• [Task requirements]
Please repeat the data below exactly, with the pictures removed.

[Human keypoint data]
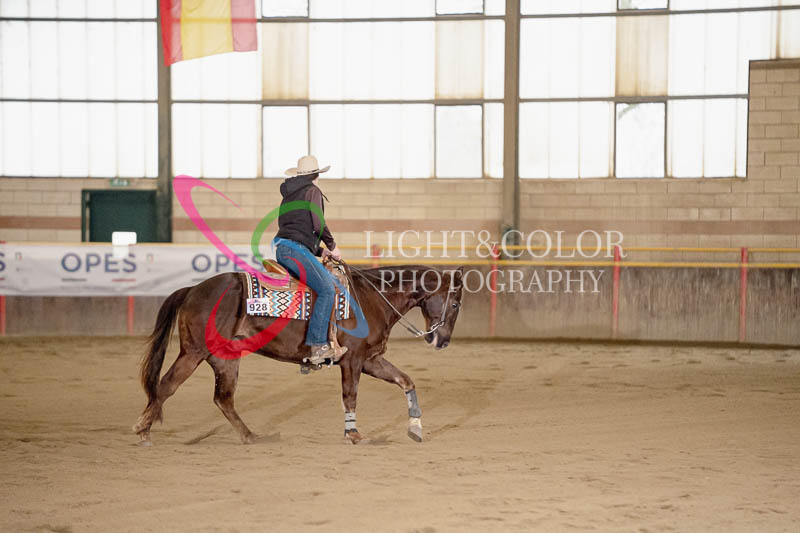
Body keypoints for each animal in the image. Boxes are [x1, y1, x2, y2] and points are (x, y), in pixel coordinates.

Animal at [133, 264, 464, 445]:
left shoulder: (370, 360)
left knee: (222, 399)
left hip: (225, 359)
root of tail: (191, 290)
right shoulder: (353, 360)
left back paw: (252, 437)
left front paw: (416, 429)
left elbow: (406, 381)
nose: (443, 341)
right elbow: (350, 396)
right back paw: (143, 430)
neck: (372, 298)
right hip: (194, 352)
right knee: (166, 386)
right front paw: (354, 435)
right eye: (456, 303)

• [Reply]
Body keypoints for each animal in the image. Boxes are [x1, y1, x2, y2] and points are (x, y), in pixel coordinates.

Animal at [133, 264, 464, 445]:
left shoulder: (370, 360)
left knee: (222, 399)
left hip: (225, 359)
root of tail: (191, 290)
right shoulder: (353, 360)
left back paw: (252, 437)
left front paw: (416, 429)
left elbow: (406, 381)
nose: (443, 341)
right elbow: (350, 396)
right back paw: (143, 430)
neck: (372, 298)
right hip: (194, 352)
right knee: (166, 386)
right front paw: (354, 435)
right eye: (456, 303)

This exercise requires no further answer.